Virgin Trains USA is planning to sell bonds for a line that starts 90 miles from downtown L.A.

Virgin Trains USA President Patrick Goddard and Richard Branson.

Source: Brightline

Virgin Trains USA has a big idea: Make train travel a hip, convenient alternative to driving in some of the most autocentric parts of the country. Backed by Fortress Investment Group private equity funds, the company last year launched the country’s first new privately financed intercity passenger rail in a century along Florida’s east coast. Its Miami hub is a gleaming, citrus-perfumed station where blue-blazered employees stock the VIP lounge with complimentary charcuterie.

Now the company has Las Vegas in its sights. It says it can bring revelers there from the Los Angeles area by electric trains that can reach 150 mph.
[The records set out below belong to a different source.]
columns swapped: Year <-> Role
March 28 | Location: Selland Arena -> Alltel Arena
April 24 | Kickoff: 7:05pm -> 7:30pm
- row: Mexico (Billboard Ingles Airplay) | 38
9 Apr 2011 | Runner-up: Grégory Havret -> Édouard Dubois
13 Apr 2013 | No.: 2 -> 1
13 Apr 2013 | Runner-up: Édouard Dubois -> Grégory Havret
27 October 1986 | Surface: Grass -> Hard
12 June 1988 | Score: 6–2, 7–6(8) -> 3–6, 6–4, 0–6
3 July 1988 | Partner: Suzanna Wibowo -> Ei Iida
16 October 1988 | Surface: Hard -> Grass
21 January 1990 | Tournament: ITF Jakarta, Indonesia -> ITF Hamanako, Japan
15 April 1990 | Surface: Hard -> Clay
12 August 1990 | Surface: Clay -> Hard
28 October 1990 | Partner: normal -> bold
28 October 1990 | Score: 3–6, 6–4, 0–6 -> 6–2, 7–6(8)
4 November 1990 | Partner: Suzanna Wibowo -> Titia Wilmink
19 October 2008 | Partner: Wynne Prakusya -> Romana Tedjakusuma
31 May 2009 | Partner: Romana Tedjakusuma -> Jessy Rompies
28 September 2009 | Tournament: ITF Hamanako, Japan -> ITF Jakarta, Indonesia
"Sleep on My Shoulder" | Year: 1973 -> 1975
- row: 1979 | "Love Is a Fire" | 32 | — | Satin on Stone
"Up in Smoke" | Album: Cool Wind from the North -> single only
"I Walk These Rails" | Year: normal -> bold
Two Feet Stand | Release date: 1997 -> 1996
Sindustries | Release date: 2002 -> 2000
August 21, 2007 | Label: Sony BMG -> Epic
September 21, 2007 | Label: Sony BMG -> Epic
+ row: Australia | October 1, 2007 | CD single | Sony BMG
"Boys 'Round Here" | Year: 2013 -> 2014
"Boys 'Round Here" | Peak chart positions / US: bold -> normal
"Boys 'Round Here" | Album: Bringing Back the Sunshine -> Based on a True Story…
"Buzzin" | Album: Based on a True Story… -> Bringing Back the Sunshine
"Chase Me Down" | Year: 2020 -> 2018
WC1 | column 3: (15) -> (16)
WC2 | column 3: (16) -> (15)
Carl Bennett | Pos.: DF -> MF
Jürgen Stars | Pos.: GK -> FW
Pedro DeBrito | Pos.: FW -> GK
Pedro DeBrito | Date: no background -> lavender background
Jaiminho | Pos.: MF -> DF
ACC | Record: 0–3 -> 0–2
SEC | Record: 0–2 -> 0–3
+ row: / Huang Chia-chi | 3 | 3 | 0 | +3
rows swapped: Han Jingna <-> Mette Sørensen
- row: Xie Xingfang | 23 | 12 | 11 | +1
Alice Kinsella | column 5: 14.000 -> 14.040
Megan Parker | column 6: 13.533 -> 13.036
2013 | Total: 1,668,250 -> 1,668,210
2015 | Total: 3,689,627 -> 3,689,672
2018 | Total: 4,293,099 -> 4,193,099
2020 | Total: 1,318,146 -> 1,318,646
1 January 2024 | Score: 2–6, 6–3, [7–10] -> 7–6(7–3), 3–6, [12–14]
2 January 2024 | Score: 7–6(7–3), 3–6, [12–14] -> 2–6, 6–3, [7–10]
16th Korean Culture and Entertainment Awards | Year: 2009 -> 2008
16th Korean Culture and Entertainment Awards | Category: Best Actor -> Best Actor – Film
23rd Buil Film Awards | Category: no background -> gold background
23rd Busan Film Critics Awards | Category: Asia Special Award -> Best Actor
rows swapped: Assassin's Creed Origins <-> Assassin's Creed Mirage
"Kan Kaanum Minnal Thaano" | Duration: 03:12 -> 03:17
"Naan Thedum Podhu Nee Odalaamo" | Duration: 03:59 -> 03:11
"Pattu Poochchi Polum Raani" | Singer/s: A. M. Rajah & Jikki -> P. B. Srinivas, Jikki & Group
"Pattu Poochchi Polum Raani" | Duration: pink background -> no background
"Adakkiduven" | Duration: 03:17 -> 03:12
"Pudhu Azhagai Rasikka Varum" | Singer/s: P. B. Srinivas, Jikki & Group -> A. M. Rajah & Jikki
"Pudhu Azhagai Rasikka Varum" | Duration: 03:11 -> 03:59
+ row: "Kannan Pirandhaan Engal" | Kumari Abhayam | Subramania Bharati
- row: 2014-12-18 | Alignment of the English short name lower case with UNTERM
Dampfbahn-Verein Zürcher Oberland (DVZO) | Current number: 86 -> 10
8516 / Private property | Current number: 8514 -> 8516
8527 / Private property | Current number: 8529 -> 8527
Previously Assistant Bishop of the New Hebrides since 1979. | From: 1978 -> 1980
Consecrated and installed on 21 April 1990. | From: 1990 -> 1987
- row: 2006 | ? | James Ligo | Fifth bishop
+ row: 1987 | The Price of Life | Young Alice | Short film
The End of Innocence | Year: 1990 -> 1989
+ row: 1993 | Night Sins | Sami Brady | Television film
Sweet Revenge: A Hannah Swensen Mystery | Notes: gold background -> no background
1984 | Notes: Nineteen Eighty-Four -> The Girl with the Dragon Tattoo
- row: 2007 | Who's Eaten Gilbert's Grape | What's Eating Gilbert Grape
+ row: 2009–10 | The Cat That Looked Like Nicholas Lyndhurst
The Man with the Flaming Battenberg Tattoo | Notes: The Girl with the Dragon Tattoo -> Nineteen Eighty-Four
Wowed by the prospect of jobs and traffic relief, a California state agency in September approved the first step in Virgin Trains’ plans to sell as much as $4.2 billion in tax-exempt debt for the $4.8 billion project. The company says construction of the 170-mile line, mainly along the median of Interstate 15, will take three years, and it’ll start in 2023. That would make speedy rail a reality in California, where a voter-approved bullet train between San Francisco and Los Angeles has been beset with delays and cost overruns over the past decade.